I've been wanting to use ECS + Fargate for a scale-to-zero web app, but with a 60-90s startup time I'm realizing this approach is probably infeasible.

Edit - Reading around a little more, it seems that I was operating on incorrect assumptions to begin with: #1017

forresthopkinsa avatar Jan 30 '22 05:01 forresthopkinsa

two and a half years later and this is still a issue. Fargate with EKS could have so great potential, but with the slow scaling capability its a real bummer.

project0 avatar Jun 11 '22 19:06 project0

two and a half years later and this is still a issue. Fargate with EKS could have so great potential, but with the slow scaling capability its a real bummer.

That is because fargate uses a EC2 vm which is slow and not a container. AWS is vm centric. Try gcp gke; its much better than eks.

spicysomtam avatar Jun 11 '22 21:06 spicysomtam

That is because fargate uses a EC2 vm which is slow and not a container. AWS is vm centric.

This is not entirely true. AWS developed firecracker, a microVM hypervisor. Technically nothing is stopping them from starting fargate pods within seconds. Even ec2 instances starts much faster. I can only imagine some weird or bad service in between delays scheduling.

project0 avatar Jun 11 '22 23:06 project0

I'm working in a product migration into AWS, and I'm using fargate. The docker image is around 5 GB, and it takes more than 3 min to get the container running. I don't reach anywhere close to the reported 45s (that sounds like a dream).

Is it possible to use ec2 containers instead of fargate and not have to deal with the startup delay?

AffiTheCreator avatar Sep 08 '22 10:09 AffiTheCreator

I'm working in a product migration into AWS, and I'm using fargate. The docker image is around 5 GB, and it takes more than 3 min to get the container running. I don't reach anywhere close to the reported 45s (that sounds like a dream).

Is it possible to use ec2 containers instead of fargate and not have to deal with the startup delay?

To do:
1. Write out the records again from the line with "scientific name: Limbarda crithmoides" up to and including the line with "scientific name: Microrhopala vittata", switching each "phylum" to "division" and keeping everything else the same.
2. Continue the forum thread about slow Fargate startup times from the point where it stops.
The forum thread has nothing to do with the records.

Items listed in a dataset:
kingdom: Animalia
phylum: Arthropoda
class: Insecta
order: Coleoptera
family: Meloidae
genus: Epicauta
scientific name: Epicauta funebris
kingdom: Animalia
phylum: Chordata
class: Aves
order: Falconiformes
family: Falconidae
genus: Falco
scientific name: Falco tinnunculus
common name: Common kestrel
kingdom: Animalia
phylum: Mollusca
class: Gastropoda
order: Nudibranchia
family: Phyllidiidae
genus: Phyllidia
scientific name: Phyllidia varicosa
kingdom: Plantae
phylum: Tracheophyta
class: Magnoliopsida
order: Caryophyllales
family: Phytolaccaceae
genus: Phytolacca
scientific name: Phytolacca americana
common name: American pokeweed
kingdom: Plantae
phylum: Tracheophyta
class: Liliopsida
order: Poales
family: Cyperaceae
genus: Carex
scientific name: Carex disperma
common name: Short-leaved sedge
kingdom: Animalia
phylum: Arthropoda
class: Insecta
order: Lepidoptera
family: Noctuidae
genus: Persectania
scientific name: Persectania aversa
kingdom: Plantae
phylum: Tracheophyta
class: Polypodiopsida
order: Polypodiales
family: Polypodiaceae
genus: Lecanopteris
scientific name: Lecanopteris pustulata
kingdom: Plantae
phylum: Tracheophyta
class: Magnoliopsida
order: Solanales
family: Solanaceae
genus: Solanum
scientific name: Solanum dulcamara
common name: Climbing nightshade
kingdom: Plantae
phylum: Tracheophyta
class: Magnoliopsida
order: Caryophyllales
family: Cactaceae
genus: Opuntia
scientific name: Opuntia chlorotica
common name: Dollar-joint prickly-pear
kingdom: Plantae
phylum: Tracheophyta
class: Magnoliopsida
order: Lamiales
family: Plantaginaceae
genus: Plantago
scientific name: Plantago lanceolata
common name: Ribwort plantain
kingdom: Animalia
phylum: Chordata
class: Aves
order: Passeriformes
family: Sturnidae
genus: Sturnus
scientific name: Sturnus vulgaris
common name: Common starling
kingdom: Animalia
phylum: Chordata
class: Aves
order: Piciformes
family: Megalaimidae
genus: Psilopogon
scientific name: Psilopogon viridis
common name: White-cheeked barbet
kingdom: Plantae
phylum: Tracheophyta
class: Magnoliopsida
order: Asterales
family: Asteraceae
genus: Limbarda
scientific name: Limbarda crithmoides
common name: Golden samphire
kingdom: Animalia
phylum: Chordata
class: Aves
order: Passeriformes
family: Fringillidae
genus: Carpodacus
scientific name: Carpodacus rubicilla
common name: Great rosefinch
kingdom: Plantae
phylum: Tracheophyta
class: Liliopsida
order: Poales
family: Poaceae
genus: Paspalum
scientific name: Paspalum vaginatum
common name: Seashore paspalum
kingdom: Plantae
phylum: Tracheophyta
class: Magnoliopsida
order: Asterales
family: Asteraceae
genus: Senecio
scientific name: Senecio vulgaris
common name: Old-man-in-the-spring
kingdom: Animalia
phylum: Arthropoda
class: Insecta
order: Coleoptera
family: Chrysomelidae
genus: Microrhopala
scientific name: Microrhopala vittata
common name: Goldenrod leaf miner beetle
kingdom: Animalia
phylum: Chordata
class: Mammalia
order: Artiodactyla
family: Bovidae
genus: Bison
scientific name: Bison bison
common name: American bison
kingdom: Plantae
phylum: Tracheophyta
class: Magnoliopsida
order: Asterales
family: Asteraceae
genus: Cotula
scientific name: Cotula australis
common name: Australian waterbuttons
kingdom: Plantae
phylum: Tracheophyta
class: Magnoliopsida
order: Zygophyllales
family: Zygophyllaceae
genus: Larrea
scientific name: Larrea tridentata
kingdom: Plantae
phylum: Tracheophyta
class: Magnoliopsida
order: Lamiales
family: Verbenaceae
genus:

Replies:
1.
scientific name: Limbarda crithmoides
common name: Golden samphire
kingdom: Animalia
division: Chordata
class: Aves
order: Passeriformes
family: Fringillidae
genus: Carpodacus
scientific name: Carpodacus rubicilla
common name: Great rosefinch
kingdom: Plantae
division: Tracheophyta
class: Liliopsida
order: Poales
family: Poaceae
genus: Paspalum
scientific name: Paspalum vaginatum
common name: Seashore paspalum
kingdom: Plantae
division: Tracheophyta
class: Magnoliopsida
order: Asterales
family: Asteraceae
genus: Senecio
scientific name: Senecio vulgaris
common name: Old-man-in-the-spring
kingdom: Animalia
division: Arthropoda
class: Insecta
order: Coleoptera
family: Chrysomelidae
genus: Microrhopala
scientific name: Microrhopala vittata

2.
The 45 second is how much it takes (more or less) to prepare the infrastructure and start the pull of the image. 5GB is an immense image and it's not surprising that it takes that long. You could reduce that by configuring larger pods (because they will land on larger instances with more cpu/network capacity) but there is a cost associated to that and you probably don't want to spend more of what you'd need at run-time "just" to speed up the start-time. If your start-time is very much skewed towards the image size you may want to keep an eye on other work we are doing in this area (e.g. here: https://github.com/aws/containers-roadmap/issues/696).

To answer your question, yes absolutely you can use EC2 (typically an EKS managed node group) to deploy your pods. As long as your nodes don't churn too much (scaling in and scaling out) they can cache images lowering drastically start-times.

mreferre avatar Sep 09 '22 10:09 mreferre

The product works with real-time video input so the startup time is a must since we need to be able to process the video on demand. Because we work with video the pod settings are already one of the beefiest containers aws offers - 4vCPU and 8GB RAM.

I took a look at #696 and I might implement some ideas, thank you for the link.

Regarding the EC2 containers answer, we have implemented a sort of container recycle cycle within the product but there is a tradeoff between time and cost associated to the infrastructure. There is only so much time we can keep the container running before it becomes more expensive than to launch a new task.
"As long as your nodes don't churn too much (scaling in and scaling out) " - the problem is that's what the product is supposed to do

The caching solution would indeed solve our issues, do you have a timeline for when we should expect this feature? I ask this because I might need to change the infrastructure if it’s going to take a long time.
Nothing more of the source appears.